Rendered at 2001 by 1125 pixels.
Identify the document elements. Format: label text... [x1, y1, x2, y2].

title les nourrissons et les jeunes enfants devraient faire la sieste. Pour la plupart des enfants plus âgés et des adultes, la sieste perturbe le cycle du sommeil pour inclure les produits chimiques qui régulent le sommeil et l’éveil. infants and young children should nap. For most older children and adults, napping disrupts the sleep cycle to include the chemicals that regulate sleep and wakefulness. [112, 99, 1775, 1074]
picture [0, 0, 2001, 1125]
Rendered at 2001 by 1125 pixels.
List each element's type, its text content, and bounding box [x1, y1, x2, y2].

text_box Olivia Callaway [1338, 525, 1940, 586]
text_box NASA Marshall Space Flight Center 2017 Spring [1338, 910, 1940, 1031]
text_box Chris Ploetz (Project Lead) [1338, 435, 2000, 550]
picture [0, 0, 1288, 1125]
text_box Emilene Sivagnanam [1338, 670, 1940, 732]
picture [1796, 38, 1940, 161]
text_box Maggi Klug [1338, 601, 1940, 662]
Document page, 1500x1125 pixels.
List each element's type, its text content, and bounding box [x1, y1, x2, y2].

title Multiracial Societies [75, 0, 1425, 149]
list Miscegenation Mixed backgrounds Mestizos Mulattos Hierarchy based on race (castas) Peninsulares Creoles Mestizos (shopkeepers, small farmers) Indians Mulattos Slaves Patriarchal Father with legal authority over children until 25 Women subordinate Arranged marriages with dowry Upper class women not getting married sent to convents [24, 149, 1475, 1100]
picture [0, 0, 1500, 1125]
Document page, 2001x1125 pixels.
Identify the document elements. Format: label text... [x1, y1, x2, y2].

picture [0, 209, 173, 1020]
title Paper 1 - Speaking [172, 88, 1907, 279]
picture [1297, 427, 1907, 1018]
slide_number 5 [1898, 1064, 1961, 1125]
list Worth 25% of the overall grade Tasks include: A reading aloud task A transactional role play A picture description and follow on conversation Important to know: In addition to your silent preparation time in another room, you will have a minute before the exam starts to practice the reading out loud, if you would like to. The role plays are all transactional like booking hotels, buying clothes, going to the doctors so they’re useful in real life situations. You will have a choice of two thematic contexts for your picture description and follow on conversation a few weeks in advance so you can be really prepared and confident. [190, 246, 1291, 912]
----------------------------------------
• [WHAT NEEDS TO BE DONE]: Each record above should be returned exactly as it appears.

• [WORKED SOLUTION]:
Rendered at 2001 by 1125 pixels.
Identify the document elements. Format: label text... [x1, y1, x2, y2].

title les nourrissons et les jeunes enfants devraient faire la sieste. Pour la plupart des enfants plus âgés et des adultes, la sieste perturbe le cycle du sommeil pour inclure les produits chimiques qui régulent le sommeil et l’éveil. infants and young children should nap. For most older children and adults, napping disrupts the sleep cycle to include the chemicals that regulate sleep and wakefulness. [112, 99, 1775, 1074]
picture [0, 0, 2001, 1125]
Rendered at 2001 by 1125 pixels.
List each element's type, its text content, and bounding box [x1, y1, x2, y2].

text_box Olivia Callaway [1338, 525, 1940, 586]
text_box NASA Marshall Space Flight Center 2017 Spring [1338, 910, 1940, 1031]
text_box Chris Ploetz (Project Lead) [1338, 435, 2000, 550]
picture [0, 0, 1288, 1125]
text_box Emilene Sivagnanam [1338, 670, 1940, 732]
picture [1796, 38, 1940, 161]
text_box Maggi Klug [1338, 601, 1940, 662]
Document page, 1500x1125 pixels.
List each element's type, its text content, and bounding box [x1, y1, x2, y2].

title Multiracial Societies [75, 0, 1425, 149]
list Miscegenation Mixed backgrounds Mestizos Mulattos Hierarchy based on race (castas) Peninsulares Creoles Mestizos (shopkeepers, small farmers) Indians Mulattos Slaves Patriarchal Father with legal authority over children until 25 Women subordinate Arranged marriages with dowry Upper class women not getting married sent to convents [24, 149, 1475, 1100]
picture [0, 0, 1500, 1125]
Document page, 2001x1125 pixels.
Identify the document elements. Format: label text... [x1, y1, x2, y2].

picture [0, 209, 173, 1020]
title Paper 1 - Speaking [172, 88, 1907, 279]
picture [1297, 427, 1907, 1018]
slide_number 5 [1898, 1064, 1961, 1125]
list Worth 25% of the overall grade Tasks include: A reading aloud task A transactional role play A picture description and follow on conversation Important to know: In addition to your silent preparation time in another room, you will have a minute before the exam starts to practice the reading out loud, if you would like to. The role plays are all transactional like booking hotels, buying clothes, going to the doctors so they’re useful in real life situations. You will have a choice of two thematic contexts for your picture description and follow on conversation a few weeks in advance so you can be really prepared and confident. [190, 246, 1291, 912]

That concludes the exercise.